The play challenge is now closed.
The new challenge is shelf space.
One of my CPs keeps rapping my wrists over a pronoun issue that I don't think is a real issue. (She's one of the most grammatically precise people I've ever met.)
According to the CP, a pronoun must ALWAYS refer to the last person of that gender named in the text. E.g., I had the following snippet of dialogue in the excerpt I sent for critique this week:
Wilcox snorted. “Better you than me, sir.”
“Corporal,” he chided mildly, “you must show respect for him as an officer.”
Leaving aside whether this is well-written or not (it's rough draft, and one of the things I always do on rewrite is make my dialogue attribution a bit more subtle and artful), in my mind it's sufficiently clear that the speaker in the second paragraph is not Wilcox, but someone who's having a conversation with him. And since there are only two people in the scene, I think the pronoun stands alone. But my CP disagrees and says I really need the second character's name. I can see her point, technically, but stylistically something seems awkward about naming characters over and over again. In a scene with two men or two women interacting, I feel like I have to use their names so much just for clarity. So when I can use a pronoun without confusing the reader, I feel like I should do so even when it's technically incorrect.
Thoughts? This is an ongoing issue, and I'm starting to get snarly when I open her critiques and see all those pronouns replaced with names.
Since dialogue breaks a line every time there's a new speaker, to me it seems pretty obvious that it's the second speaker.
Thanks, Ailleann. I think I'll just ignore her on that issue unless other CPs have problems with specific instances.
In other writing news, I've been blogging my notes from the workshops at PNWC: [link]
I think sometimes people forget that you're writing dialogue that has to make sense for the people involved in the scene who are actually speaking. Of course you don't want to confuse a reader, but the reader will also be distracted by reading names in a situation where the speakers wouldn't use proper names.
Actually I agree with CP here. Susan, do you even need a pronoun at all?
Wilcox snorted. “Better you than me, sir.”
“Corporal, you must show respect for him as an officer.”
Although you lose the mild chiding, I think it's picked up in context.
I like Wolfram's idea there, Susan. Also, I feel as long as a name (or title, something to help us differentiate) is used every 3-4 statements, I'd be good with that. Just so I'm not left counting the paragraphs to try and figure out who said what.

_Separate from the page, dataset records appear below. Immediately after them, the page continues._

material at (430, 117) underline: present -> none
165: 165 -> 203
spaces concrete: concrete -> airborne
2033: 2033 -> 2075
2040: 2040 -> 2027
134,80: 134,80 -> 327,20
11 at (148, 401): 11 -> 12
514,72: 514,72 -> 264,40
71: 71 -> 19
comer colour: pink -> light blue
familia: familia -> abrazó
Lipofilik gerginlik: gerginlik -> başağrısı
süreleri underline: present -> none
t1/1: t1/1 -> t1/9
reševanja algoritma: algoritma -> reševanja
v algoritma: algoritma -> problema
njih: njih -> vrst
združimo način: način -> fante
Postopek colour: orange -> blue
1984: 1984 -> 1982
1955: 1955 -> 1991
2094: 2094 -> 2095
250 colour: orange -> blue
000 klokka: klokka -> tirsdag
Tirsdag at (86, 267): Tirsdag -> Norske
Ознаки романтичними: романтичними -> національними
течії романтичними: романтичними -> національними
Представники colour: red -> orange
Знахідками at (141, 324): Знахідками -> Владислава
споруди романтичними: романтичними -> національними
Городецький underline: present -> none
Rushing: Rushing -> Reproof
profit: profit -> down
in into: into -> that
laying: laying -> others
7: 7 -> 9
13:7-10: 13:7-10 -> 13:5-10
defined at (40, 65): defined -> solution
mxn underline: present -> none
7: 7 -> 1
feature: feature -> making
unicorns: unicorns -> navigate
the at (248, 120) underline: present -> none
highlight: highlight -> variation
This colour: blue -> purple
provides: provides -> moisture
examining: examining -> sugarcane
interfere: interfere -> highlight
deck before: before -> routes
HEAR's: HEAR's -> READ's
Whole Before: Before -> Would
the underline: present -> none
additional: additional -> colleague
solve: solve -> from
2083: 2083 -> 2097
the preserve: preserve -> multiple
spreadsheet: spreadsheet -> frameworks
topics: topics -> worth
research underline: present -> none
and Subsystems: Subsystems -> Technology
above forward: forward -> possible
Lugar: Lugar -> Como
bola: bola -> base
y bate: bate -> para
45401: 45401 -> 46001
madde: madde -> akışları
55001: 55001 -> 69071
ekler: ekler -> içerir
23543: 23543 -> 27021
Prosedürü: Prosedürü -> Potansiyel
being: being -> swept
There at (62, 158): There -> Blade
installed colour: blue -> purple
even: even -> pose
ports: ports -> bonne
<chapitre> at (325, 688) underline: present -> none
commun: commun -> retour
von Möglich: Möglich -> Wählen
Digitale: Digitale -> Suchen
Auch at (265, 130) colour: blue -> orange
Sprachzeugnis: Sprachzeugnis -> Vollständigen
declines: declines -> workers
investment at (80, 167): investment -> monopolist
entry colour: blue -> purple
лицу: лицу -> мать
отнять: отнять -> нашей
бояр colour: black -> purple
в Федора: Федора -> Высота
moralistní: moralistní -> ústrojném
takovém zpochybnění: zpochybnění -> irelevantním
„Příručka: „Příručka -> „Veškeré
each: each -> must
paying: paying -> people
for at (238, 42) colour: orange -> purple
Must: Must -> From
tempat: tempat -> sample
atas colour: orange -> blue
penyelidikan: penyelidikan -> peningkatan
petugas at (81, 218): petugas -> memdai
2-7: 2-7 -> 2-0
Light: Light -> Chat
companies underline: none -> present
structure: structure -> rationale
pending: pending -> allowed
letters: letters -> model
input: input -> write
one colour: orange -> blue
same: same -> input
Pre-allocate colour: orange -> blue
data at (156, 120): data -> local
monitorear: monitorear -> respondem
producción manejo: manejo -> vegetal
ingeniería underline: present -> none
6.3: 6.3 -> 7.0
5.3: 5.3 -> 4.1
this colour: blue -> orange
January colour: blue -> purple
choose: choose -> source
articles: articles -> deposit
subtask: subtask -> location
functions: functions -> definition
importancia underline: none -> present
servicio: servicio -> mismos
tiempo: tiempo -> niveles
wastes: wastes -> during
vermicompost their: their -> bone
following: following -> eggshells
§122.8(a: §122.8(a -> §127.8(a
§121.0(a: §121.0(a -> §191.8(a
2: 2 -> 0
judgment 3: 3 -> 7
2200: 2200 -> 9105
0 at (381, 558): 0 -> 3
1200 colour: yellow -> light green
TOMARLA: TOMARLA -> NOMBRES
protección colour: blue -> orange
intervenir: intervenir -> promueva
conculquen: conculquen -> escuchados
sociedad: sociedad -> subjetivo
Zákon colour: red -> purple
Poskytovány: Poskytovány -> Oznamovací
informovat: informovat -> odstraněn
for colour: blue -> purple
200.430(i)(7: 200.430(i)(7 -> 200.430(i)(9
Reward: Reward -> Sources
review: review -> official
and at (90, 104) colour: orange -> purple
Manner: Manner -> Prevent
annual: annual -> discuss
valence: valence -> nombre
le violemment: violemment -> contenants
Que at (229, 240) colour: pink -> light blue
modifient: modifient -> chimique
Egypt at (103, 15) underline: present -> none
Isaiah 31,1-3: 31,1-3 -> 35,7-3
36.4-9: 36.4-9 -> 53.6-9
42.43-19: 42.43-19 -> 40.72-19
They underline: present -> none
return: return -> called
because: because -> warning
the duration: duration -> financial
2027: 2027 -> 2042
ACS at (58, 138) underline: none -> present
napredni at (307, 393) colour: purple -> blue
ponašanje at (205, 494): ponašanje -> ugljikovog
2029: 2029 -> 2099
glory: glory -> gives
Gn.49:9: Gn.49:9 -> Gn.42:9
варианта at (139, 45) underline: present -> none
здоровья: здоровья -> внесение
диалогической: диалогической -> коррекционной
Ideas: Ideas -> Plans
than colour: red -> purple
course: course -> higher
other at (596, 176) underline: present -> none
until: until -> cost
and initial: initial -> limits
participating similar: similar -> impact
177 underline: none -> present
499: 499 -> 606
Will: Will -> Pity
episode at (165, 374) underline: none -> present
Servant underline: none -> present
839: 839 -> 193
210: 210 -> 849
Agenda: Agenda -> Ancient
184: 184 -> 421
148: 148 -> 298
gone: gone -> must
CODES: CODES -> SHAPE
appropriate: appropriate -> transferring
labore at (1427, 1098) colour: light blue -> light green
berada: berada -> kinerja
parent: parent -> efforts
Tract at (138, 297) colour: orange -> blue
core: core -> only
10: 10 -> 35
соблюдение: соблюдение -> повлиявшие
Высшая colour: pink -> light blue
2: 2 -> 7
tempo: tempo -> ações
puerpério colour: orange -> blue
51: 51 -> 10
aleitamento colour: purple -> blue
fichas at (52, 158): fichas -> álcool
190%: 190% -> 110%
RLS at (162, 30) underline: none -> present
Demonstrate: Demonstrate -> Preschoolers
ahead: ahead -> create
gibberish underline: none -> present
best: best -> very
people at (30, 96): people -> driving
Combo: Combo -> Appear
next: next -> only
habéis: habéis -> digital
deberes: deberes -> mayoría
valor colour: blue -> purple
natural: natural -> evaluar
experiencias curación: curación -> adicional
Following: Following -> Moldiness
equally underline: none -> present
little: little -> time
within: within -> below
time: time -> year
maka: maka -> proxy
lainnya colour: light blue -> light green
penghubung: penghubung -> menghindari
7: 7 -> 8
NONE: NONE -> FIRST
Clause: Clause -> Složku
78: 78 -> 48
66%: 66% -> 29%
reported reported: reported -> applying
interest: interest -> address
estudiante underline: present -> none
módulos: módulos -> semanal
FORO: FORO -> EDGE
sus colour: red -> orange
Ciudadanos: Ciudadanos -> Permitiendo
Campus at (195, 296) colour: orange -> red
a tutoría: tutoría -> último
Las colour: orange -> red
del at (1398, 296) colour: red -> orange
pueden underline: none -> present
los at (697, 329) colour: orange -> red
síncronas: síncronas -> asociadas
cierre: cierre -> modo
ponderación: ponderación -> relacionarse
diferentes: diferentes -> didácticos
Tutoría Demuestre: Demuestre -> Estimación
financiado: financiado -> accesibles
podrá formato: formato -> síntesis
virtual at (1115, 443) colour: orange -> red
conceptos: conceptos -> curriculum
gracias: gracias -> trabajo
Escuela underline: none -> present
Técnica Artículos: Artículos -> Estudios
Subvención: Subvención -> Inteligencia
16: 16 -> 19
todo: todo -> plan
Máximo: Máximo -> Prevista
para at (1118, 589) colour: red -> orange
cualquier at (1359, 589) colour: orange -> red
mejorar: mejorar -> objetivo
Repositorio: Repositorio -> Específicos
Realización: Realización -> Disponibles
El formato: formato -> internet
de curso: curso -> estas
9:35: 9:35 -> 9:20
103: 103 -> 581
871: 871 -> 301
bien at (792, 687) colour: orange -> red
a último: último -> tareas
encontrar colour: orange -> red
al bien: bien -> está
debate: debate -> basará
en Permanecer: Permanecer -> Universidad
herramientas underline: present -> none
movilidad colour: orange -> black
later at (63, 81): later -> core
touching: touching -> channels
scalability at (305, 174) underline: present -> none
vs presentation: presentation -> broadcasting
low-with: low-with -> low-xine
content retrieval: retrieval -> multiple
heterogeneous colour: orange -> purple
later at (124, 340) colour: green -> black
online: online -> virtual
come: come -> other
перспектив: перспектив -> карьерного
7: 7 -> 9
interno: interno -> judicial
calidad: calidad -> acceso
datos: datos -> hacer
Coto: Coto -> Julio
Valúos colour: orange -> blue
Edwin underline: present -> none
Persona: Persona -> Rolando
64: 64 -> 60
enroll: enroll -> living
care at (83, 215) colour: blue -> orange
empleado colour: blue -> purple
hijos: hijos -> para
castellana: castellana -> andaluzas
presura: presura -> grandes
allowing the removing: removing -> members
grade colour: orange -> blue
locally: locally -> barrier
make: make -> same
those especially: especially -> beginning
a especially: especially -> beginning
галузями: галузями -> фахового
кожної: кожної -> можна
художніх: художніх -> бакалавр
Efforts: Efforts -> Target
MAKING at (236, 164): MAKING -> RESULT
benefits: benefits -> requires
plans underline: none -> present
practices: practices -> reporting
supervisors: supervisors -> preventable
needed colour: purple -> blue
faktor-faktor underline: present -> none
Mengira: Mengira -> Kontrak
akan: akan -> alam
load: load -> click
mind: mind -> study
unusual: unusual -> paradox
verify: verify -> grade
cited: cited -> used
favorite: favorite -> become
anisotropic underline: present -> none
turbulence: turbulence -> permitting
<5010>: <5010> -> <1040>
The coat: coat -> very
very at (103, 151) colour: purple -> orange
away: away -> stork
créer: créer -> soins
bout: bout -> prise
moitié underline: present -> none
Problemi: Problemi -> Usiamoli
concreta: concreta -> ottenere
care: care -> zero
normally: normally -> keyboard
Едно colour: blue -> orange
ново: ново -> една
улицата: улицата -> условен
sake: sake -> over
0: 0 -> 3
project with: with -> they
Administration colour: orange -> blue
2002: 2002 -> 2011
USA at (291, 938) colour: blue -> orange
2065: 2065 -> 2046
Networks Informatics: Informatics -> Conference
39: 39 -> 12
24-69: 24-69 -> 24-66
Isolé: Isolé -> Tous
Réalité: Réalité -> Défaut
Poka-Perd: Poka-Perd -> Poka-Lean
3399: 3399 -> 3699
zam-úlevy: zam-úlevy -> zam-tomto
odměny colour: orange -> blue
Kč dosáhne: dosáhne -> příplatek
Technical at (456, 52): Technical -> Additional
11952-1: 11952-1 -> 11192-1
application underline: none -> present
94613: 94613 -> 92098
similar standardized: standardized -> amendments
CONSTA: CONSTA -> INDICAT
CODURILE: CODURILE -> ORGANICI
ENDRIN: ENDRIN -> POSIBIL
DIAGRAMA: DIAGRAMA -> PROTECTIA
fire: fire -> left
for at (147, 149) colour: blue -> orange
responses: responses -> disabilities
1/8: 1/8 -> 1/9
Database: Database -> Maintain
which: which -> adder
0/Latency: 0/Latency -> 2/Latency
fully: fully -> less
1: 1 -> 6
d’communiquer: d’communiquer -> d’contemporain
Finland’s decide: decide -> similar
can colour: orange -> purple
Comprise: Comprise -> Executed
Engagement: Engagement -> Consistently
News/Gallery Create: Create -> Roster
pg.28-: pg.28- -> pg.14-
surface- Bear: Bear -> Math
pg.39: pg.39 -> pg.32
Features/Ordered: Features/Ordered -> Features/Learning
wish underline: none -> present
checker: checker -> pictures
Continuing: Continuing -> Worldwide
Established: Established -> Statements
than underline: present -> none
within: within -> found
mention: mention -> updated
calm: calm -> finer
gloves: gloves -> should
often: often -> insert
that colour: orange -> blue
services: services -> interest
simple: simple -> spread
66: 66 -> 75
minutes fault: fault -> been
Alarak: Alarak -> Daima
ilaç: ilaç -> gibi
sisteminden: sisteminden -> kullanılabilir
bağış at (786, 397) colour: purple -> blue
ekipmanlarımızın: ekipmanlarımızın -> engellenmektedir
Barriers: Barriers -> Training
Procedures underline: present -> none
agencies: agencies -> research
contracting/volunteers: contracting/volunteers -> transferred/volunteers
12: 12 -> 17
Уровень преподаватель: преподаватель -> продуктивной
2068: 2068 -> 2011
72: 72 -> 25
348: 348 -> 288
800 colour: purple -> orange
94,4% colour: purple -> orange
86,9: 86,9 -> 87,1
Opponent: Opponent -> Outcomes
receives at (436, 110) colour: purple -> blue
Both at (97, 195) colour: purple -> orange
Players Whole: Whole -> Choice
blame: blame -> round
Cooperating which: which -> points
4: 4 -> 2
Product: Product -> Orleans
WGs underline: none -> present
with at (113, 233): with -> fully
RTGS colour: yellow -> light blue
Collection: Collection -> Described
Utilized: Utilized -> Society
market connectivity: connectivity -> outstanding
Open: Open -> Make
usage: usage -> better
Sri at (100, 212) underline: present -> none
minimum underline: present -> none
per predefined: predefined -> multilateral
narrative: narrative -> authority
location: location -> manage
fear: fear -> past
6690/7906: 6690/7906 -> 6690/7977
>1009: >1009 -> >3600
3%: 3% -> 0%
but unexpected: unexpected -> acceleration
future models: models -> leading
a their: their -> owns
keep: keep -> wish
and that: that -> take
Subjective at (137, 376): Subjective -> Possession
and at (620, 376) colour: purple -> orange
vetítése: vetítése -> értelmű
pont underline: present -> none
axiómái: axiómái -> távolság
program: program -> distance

I find myself counting the paragraphs fairly often, so you can never attribute quotes by name too much for me!
Well, it's not so much about this specific instance as the general principle of the thing. She thinks there's a Rule of Pronouns where any pronoun has to belong to the last person of that gender referred to by name; I think it doesn't matter as long as the context makes it clear who the pronoun refers to.